Join us at the KickstART Gallery on Saturday, June 28th, at 7:30 pm for a book launch party with poets Mitchell Nobis and Dawn Tefft. They will be reading from their new collections, published by Match Factory Editions.
Mitchell Nobis is a writer and K-12 public school teacher and lives in Farmington with his family and dog. He facilitates the Teachers as Poets group for the National Writing Project, hosts the Wednesday Night Sessions reading series for KickstART Farmington, and co-founded the Not at AWP (NAWP) reading series. He is a past president of the Michigan Council of Teachers of English and former co-director of Red Cedar Writing Project, and he co-authored Real Writing: Modernizing the Old School Essay, a pedagogical text for writing teachers. For more, see mitchnobis.com or find him falling apart on a basketball court.
Parents can be expected to know all, but they don’t have many answers in a world of constantly moving rights and wrongs. The poems in The Size of the Horizon, or, I Explained Everything to the Trees embrace the wandering uncertainty of the self in a life of so many unknowns and the frustrations of enduring the knowns. These poems address the natural world, gun violence, basketball, youth, mortality, climate crisis, and the parenting anxiety raised by tangling with all of that. Mitchell Nobis is a white adoptive dad to Black sons, and his work often looks at America’s racism and various crises with both sorrow and fury. Yet, rhizomatic life maintains wonder amid chaos, and these poems bear witness to the joys alongside the worries.
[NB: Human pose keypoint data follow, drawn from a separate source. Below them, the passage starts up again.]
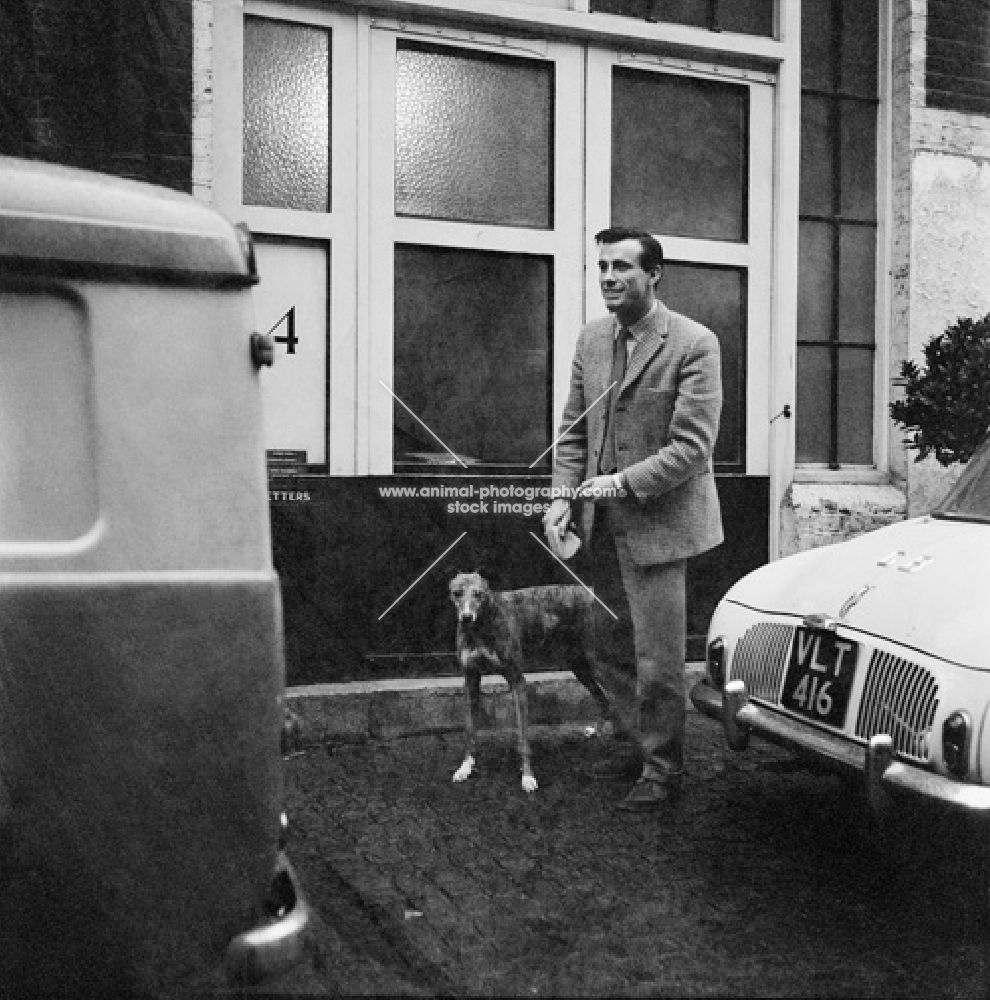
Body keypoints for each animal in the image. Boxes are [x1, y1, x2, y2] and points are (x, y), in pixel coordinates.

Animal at [448, 576, 612, 792]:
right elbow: (469, 730)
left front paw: (527, 776)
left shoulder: (517, 681)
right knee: (603, 699)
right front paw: (465, 767)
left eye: (478, 593)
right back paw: (597, 731)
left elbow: (523, 739)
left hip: (595, 662)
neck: (482, 625)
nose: (466, 617)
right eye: (457, 593)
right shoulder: (471, 681)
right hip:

Dawn Tefft‘s poems appear in Denver Quarterly, Fence, and Witness. Her chapbooks include Gosling (Anhinga Press), Fist (Dancing Girl Press), and Field Trip to My Mother and Other Exotic Locations (Mudlark). She earned a PhD in English at University of Wisconsin-Milwaukee and volunteers as an editor for Packingtown Review. She works as a union representative in Chicago, where she raises the most wonderful child and enjoys life-affirming friendships.
Once Upon a Riot insists upon the necessity of resisting forms of oppression such as fascism and economic exploitation, while exploring both the challenges and the moments of beauty in raising a young child in our current political moment. Children and movements are both birthed, and the poet is always attuned to the music of the experience: lyrical, prosaic, experimental, narrative. The book traverses street protests often pejoratively labeled as riots by commercial media, labor strikes, playing at the beach, decorating apartments, LED light displays on bridges, James Baldwin, Taylor Swift, the Wisconsin Uprising, the film Poor Things, scraped knees, the French revolution, immigrant rights, a mother’s circumstances raising a child in the present, a mother’s own childhood, and global happenings. All is context. All is fodder for shaping what is and what is to come.